Data for this exercise:
□ □ □
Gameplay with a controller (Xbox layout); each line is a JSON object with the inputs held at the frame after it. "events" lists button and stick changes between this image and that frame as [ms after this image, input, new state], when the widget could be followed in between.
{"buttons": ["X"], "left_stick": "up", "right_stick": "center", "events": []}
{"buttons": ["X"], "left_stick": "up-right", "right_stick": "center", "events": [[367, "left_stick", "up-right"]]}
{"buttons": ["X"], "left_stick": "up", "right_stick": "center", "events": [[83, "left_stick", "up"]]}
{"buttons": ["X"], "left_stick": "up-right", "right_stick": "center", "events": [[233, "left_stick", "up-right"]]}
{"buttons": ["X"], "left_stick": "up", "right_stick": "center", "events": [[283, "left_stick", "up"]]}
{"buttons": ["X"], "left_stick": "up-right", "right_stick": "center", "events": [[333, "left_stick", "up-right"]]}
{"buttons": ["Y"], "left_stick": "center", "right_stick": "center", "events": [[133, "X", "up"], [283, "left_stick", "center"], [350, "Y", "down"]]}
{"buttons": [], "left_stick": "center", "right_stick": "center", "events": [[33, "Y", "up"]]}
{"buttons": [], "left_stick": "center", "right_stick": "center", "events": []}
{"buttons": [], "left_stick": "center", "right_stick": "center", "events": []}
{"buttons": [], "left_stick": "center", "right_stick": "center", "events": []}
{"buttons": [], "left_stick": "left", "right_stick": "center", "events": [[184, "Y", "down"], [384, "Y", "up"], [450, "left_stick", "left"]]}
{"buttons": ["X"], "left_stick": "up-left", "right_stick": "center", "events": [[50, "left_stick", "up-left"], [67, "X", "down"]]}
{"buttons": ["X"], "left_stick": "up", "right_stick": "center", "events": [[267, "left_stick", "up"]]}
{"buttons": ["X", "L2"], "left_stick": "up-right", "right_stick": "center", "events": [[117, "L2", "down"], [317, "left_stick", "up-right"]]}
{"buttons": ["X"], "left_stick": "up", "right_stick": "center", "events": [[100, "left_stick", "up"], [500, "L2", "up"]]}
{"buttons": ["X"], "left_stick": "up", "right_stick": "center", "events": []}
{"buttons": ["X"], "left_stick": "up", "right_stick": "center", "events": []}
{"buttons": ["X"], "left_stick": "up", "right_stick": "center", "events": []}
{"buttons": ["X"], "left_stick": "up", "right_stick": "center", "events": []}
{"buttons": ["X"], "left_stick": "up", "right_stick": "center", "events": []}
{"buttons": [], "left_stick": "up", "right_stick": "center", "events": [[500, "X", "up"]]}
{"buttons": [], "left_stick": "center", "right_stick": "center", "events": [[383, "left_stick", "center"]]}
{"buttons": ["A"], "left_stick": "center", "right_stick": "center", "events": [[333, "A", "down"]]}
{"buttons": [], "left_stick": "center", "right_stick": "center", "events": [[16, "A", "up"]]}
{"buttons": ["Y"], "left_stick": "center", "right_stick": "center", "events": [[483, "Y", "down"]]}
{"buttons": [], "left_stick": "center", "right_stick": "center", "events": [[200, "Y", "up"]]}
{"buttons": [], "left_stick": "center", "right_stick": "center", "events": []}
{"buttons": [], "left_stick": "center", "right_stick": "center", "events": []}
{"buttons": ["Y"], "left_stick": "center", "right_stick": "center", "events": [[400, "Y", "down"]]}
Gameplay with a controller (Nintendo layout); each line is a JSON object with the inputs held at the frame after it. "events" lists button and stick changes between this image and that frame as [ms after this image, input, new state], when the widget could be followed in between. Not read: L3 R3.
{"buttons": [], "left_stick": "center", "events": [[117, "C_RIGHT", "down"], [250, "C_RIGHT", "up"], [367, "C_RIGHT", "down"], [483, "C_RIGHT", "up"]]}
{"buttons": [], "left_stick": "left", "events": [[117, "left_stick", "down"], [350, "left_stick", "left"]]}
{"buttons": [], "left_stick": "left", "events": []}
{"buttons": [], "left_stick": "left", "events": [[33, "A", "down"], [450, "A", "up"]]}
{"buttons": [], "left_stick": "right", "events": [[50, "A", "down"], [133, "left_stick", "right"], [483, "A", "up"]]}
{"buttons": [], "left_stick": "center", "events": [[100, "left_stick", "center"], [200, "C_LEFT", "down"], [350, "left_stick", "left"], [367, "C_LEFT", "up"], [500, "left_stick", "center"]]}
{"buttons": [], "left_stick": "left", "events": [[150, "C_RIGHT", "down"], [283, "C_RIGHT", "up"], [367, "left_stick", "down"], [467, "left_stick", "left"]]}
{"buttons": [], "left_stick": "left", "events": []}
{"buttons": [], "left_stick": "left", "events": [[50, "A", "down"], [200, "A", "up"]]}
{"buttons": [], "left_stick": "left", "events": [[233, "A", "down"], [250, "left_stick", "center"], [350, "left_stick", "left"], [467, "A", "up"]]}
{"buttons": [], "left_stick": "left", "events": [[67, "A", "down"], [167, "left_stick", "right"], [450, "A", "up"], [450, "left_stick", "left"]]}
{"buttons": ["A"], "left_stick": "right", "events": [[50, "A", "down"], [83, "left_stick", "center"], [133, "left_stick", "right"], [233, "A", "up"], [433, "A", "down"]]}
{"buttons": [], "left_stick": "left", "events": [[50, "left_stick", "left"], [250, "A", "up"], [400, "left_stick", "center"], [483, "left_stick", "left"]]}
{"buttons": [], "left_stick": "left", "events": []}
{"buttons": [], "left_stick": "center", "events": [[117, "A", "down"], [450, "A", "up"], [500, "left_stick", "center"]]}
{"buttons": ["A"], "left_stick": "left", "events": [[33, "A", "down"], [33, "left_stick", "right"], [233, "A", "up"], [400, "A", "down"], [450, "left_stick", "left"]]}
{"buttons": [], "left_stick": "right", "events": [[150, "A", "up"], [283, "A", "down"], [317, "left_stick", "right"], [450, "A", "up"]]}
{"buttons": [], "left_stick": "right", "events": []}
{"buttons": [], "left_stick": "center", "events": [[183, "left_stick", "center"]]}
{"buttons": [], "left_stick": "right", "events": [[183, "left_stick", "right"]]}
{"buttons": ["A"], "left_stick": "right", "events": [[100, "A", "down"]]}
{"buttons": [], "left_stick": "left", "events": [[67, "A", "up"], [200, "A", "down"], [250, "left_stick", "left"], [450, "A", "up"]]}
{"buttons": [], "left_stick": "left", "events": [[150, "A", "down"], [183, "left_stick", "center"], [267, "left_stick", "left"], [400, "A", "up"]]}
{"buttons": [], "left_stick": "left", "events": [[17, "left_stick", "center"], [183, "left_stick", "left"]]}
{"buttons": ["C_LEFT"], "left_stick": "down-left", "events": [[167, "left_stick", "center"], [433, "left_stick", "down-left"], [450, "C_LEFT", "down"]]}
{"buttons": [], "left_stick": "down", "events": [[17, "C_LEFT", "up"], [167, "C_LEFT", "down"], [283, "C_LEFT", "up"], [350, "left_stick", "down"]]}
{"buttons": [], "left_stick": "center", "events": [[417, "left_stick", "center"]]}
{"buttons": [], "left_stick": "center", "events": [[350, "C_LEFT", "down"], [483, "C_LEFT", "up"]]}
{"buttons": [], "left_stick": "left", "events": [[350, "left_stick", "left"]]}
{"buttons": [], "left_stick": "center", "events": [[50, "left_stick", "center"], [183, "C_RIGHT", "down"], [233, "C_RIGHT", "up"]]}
□ □ □
Set out the complete listing exactly as shown.

Result of this task:
Gameplay with a controller (Xbox layout); each line is a JSON object with the inputs held at the frame after it. "events" lists button and stick changes between this image and that frame as [ms after this image, input, new state], when the widget could be followed in between.
{"buttons": ["X"], "left_stick": "up", "right_stick": "center", "events": []}
{"buttons": ["X"], "left_stick": "up-right", "right_stick": "center", "events": [[367, "left_stick", "up-right"]]}
{"buttons": ["X"], "left_stick": "up", "right_stick": "center", "events": [[83, "left_stick", "up"]]}
{"buttons": ["X"], "left_stick": "up-right", "right_stick": "center", "events": [[233, "left_stick", "up-right"]]}
{"buttons": ["X"], "left_stick": "up", "right_stick": "center", "events": [[283, "left_stick", "up"]]}
{"buttons": ["X"], "left_stick": "up-right", "right_stick": "center", "events": [[333, "left_stick", "up-right"]]}
{"buttons": ["Y"], "left_stick": "center", "right_stick": "center", "events": [[133, "X", "up"], [283, "left_stick", "center"], [350, "Y", "down"]]}
{"buttons": [], "left_stick": "center", "right_stick": "center", "events": [[33, "Y", "up"]]}
{"buttons": [], "left_stick": "center", "right_stick": "center", "events": []}
{"buttons": [], "left_stick": "center", "right_stick": "center", "events": []}
{"buttons": [], "left_stick": "center", "right_stick": "center", "events": []}
{"buttons": [], "left_stick": "left", "right_stick": "center", "events": [[184, "Y", "down"], [384, "Y", "up"], [450, "left_stick", "left"]]}
{"buttons": ["X"], "left_stick": "up-left", "right_stick": "center", "events": [[50, "left_stick", "up-left"], [67, "X", "down"]]}
{"buttons": ["X"], "left_stick": "up", "right_stick": "center", "events": [[267, "left_stick", "up"]]}
{"buttons": ["X", "L2"], "left_stick": "up-right", "right_stick": "center", "events": [[117, "L2", "down"], [317, "left_stick", "up-right"]]}
{"buttons": ["X"], "left_stick": "up", "right_stick": "center", "events": [[100, "left_stick", "up"], [500, "L2", "up"]]}
{"buttons": ["X"], "left_stick": "up", "right_stick": "center", "events": []}
{"buttons": ["X"], "left_stick": "up", "right_stick": "center", "events": []}
{"buttons": ["X"], "left_stick": "up", "right_stick": "center", "events": []}
{"buttons": ["X"], "left_stick": "up", "right_stick": "center", "events": []}
{"buttons": ["X"], "left_stick": "up", "right_stick": "center", "events": []}
{"buttons": [], "left_stick": "up", "right_stick": "center", "events": [[500, "X", "up"]]}
{"buttons": [], "left_stick": "center", "right_stick": "center", "events": [[383, "left_stick", "center"]]}
{"buttons": ["A"], "left_stick": "center", "right_stick": "center", "events": [[333, "A", "down"]]}
{"buttons": [], "left_stick": "center", "right_stick": "center", "events": [[16, "A", "up"]]}
{"buttons": ["Y"], "left_stick": "center", "right_stick": "center", "events": [[483, "Y", "down"]]}
{"buttons": [], "left_stick": "center", "right_stick": "center", "events": [[200, "Y", "up"]]}
{"buttons": [], "left_stick": "center", "right_stick": "center", "events": []}
{"buttons": [], "left_stick": "center", "right_stick": "center", "events": []}
{"buttons": ["Y"], "left_stick": "center", "right_stick": "center", "events": [[400, "Y", "down"]]}
Gameplay with a controller (Nintendo layout); each line is a JSON object with the inputs held at the frame after it. "events" lists button and stick changes between this image and that frame as [ms after this image, input, new state], when the widget could be followed in between. Not read: L3 R3.
{"buttons": [], "left_stick": "center", "events": [[117, "C_RIGHT", "down"], [250, "C_RIGHT", "up"], [367, "C_RIGHT", "down"], [483, "C_RIGHT", "up"]]}
{"buttons": [], "left_stick": "left", "events": [[117, "left_stick", "down"], [350, "left_stick", "left"]]}
{"buttons": [], "left_stick": "left", "events": []}
{"buttons": [], "left_stick": "left", "events": [[33, "A", "down"], [450, "A", "up"]]}
{"buttons": [], "left_stick": "right", "events": [[50, "A", "down"], [133, "left_stick", "right"], [483, "A", "up"]]}
{"buttons": [], "left_stick": "center", "events": [[100, "left_stick", "center"], [200, "C_LEFT", "down"], [350, "left_stick", "left"], [367, "C_LEFT", "up"], [500, "left_stick", "center"]]}
{"buttons": [], "left_stick": "left", "events": [[150, "C_RIGHT", "down"], [283, "C_RIGHT", "up"], [367, "left_stick", "down"], [467, "left_stick", "left"]]}
{"buttons": [], "left_stick": "left", "events": []}
{"buttons": [], "left_stick": "left", "events": [[50, "A", "down"], [200, "A", "up"]]}
{"buttons": [], "left_stick": "left", "events": [[233, "A", "down"], [250, "left_stick", "center"], [350, "left_stick", "left"], [467, "A", "up"]]}
{"buttons": [], "left_stick": "left", "events": [[67, "A", "down"], [167, "left_stick", "right"], [450, "A", "up"], [450, "left_stick", "left"]]}
{"buttons": ["A"], "left_stick": "right", "events": [[50, "A", "down"], [83, "left_stick", "center"], [133, "left_stick", "right"], [233, "A", "up"], [433, "A", "down"]]}
{"buttons": [], "left_stick": "left", "events": [[50, "left_stick", "left"], [250, "A", "up"], [400, "left_stick", "center"], [483, "left_stick", "left"]]}
{"buttons": [], "left_stick": "left", "events": []}
{"buttons": [], "left_stick": "center", "events": [[117, "A", "down"], [450, "A", "up"], [500, "left_stick", "center"]]}
{"buttons": ["A"], "left_stick": "left", "events": [[33, "A", "down"], [33, "left_stick", "right"], [233, "A", "up"], [400, "A", "down"], [450, "left_stick", "left"]]}
{"buttons": [], "left_stick": "right", "events": [[150, "A", "up"], [283, "A", "down"], [317, "left_stick", "right"], [450, "A", "up"]]}
{"buttons": [], "left_stick": "right", "events": []}
{"buttons": [], "left_stick": "center", "events": [[183, "left_stick", "center"]]}
{"buttons": [], "left_stick": "right", "events": [[183, "left_stick", "right"]]}
{"buttons": ["A"], "left_stick": "right", "events": [[100, "A", "down"]]}
{"buttons": [], "left_stick": "left", "events": [[67, "A", "up"], [200, "A", "down"], [250, "left_stick", "left"], [450, "A", "up"]]}
{"buttons": [], "left_stick": "left", "events": [[150, "A", "down"], [183, "left_stick", "center"], [267, "left_stick", "left"], [400, "A", "up"]]}
{"buttons": [], "left_stick": "left", "events": [[17, "left_stick", "center"], [183, "left_stick", "left"]]}
{"buttons": ["C_LEFT"], "left_stick": "down-left", "events": [[167, "left_stick", "center"], [433, "left_stick", "down-left"], [450, "C_LEFT", "down"]]}
{"buttons": [], "left_stick": "down", "events": [[17, "C_LEFT", "up"], [167, "C_LEFT", "down"], [283, "C_LEFT", "up"], [350, "left_stick", "down"]]}
{"buttons": [], "left_stick": "center", "events": [[417, "left_stick", "center"]]}
{"buttons": [], "left_stick": "center", "events": [[350, "C_LEFT", "down"], [483, "C_LEFT", "up"]]}
{"buttons": [], "left_stick": "left", "events": [[350, "left_stick", "left"]]}
{"buttons": [], "left_stick": "center", "events": [[50, "left_stick", "center"], [183, "C_RIGHT", "down"], [233, "C_RIGHT", "up"]]}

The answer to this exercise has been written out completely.